Many have pointed out that ethnicity is a complex concept and have bolstered the point that it is not rooted in genetics as it is in sociopolitical and cultural constructs. It is hard to make a clear-cut connection between DNA and African racial/ethnic identity and determine precisely where ancestors lived or what ethnic identity they held. No DNA test can assign anyone to an African ethnic group or one country. Long before the trans-Atlantic slave trade, the Arabian slave trade started as early as AD 650 and saw millions of Africans shipped to Arabia. The trans-Atlantic slave trade took place from the 16th-19th centuries, with the Portuguese buying enslaved West Africans as early as 1562.

 

At this time, most countries today in Africa didn’t exist as we know them today. Even with the boundaries today, people move from one region to another. Some tribes are nomadic. There have also been a lot of intermarriages and migration. There are significant numbers of people in Sierra Leone who are of Yoruba or Igbo descent. The Tuaregs and Fulas are very nomadic. The Bambara, Mandes and Madingoes are in several countries. It is hard to pinpoint one country or one tribe. Some tribes that existed then are either extinct or have been absorbed into others. It is doubtful whether there are historians in the west who have studied these migration patterns or fully understand them in the absence of any documentation. Our bloodlines have mixed over the years and no single African ethnic group has a monopoly on a genetic signature. Since most people have multiple ethnic and ancestral backgrounds, this means DNA tests most likely won’t be able to capture the whole breadth of their stories. As a result, ancestry testing companies do not match people to one geographical area or region; they assign precise percentages.

 

In addition, there are limits to how much DNA we can pass down. DNA inheritance is random. At most, only half of someone’s DNA can be passed down. Beyond your parents, on average, we have about 25% of your genetic information coming from each grandparent and 12.5 from our great-grandparents. The further down you, the less DNA you get from your ancestors. It will be hard to trace much DNA from your ancestors, nine or ten generations down. There is also the phenomenon known as Genetic recombination. Your chromosomes aren’t purely from one grandparent or the other one. Chromosomes get mixed and matched before they are passed on.
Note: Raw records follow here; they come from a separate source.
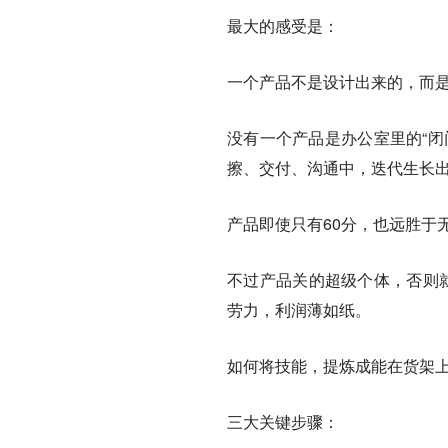
最大的感受是：
一个产品不是设计出来的，而
没有一个产品是办公室里的“闭
擦、交付、沟通中，迭代生长
产品即使只有60分，也远胜于
不过产品关的超级个体，否则
劳力，利润薄如纸。
如何将技能，提炼成能在货架
三大关键步骤：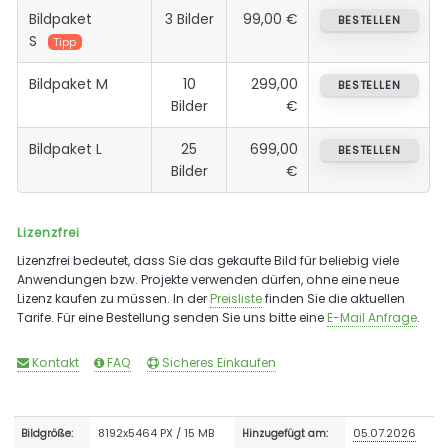
Bildpaket
3 Bilder
99,00 €
BESTELLEN
S
Tipp
Bildpaket M
10
299,00
BESTELLEN
Bilder
€
Bildpaket L
25
699,00
BESTELLEN
Bilder
€
Lizenzfrei
Lizenzfrei bedeutet, dass Sie das gekaufte Bild für beliebig viele
Anwendungen bzw. Projekte verwenden dürfen, ohne eine neue
Lizenz kaufen zu müssen. In der
Preisliste
finden Sie die aktuellen
Tarife. Für eine Bestellung senden Sie uns bitte eine
E-Mail Anfrage
.
Kontakt
FAQ
Sicheres Einkaufen
8192x5464 PX / 15 MB
05.07.2026
Bildgröße:
Hinzugefügt am: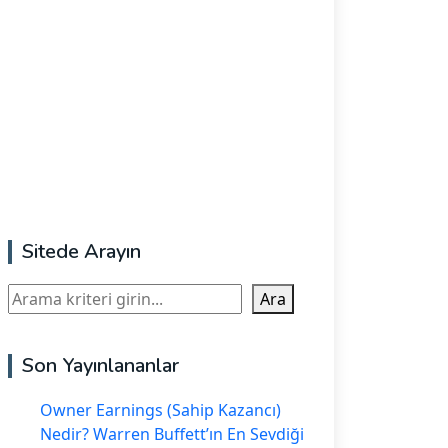
Sitede Arayın
Ara
Ara
Son Yayınlananlar
Owner Earnings (Sahip Kazancı)
Nedir? Warren Buffett’ın En Sevdiği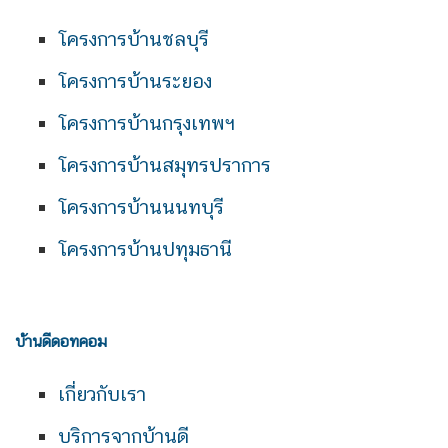
โครงการบ้านชลบุรี
โครงการบ้านระยอง
โครงการบ้านกรุงเทพฯ
โครงการบ้านสมุทรปราการ
โครงการบ้านนนทบุรี
โครงการบ้านปทุมธานี
บ้านดีดอทคอม
เกี่ยวกับเรา
บริการจากบ้านดี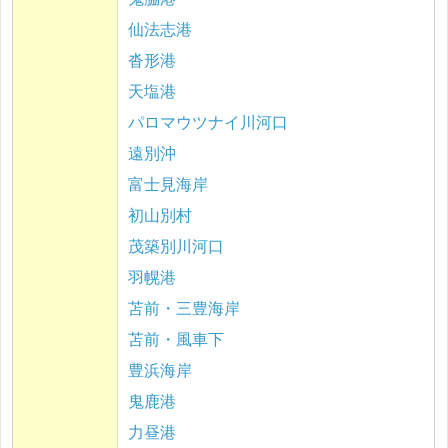
仙法志港
沓形港
天塩港
パロマウツナイ川河口
遠別沖
富士見海岸
初山別村
茂築別川河口
羽幌港
苫前・三豊海岸
苫前・風車下
豊浜海岸
鬼鹿港
力昼港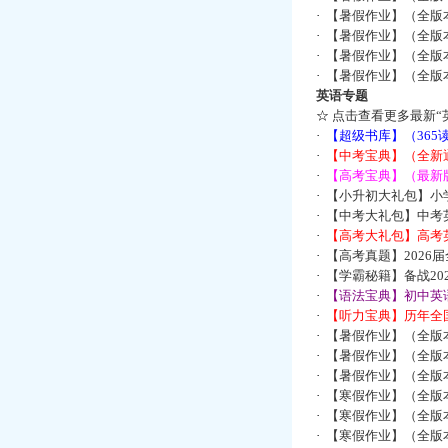
·
【暑假作业】（全版
·
【暑假作业】（全版
·
【暑假作业】（全版
·
【暑假作业】（全版
英语专题
☆
点击查看更多最新“
·
【超级书库】（36
·
【中考宝典】（全新
·
【高考宝典】（最新版
·
【小升初大礼包】小
·
【中考大礼包】中考
·
【高考大礼包】高考
·
【高考真题】2026
·
【学霸秘籍】备战2
·
【语法宝典】初中英语
·
【听力宝典】历年全国
·
【暑假作业】（全版
·
【暑假作业】（全版
·
【暑假作业】（全版
·
【寒假作业】（全版本
·
【寒假作业】（全版本
·
【寒假作业】（全版本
The amount of DNA that a brother and sister receive from each grandparent will slightly vary. Imagine tracing the ancestry from Africans shipped as slaves 400 years ago.

 

African Ancestry has what it calls an ‘unprecedented partnership’ with the Sierra Leone government through the Ministry of Tourism and Cultural Affairs and its facilitating agency, the Monuments and Relics Commission, to offer citizenship to those who trace their roots to Sierra Leone. Details of this partnership have not been made public and it is doubtful whether Sierra Leone does any retesting or simply takes the findings of African Ancestry as final. We may have adopted the philosophy of Jamaican reggae musician Peter Tosh who, in his song, ‘African,’ stated ‘Don’t care where you come from, As long as you’re a black man, you’re an African, No mind your nationality, You have got the identity of an African.’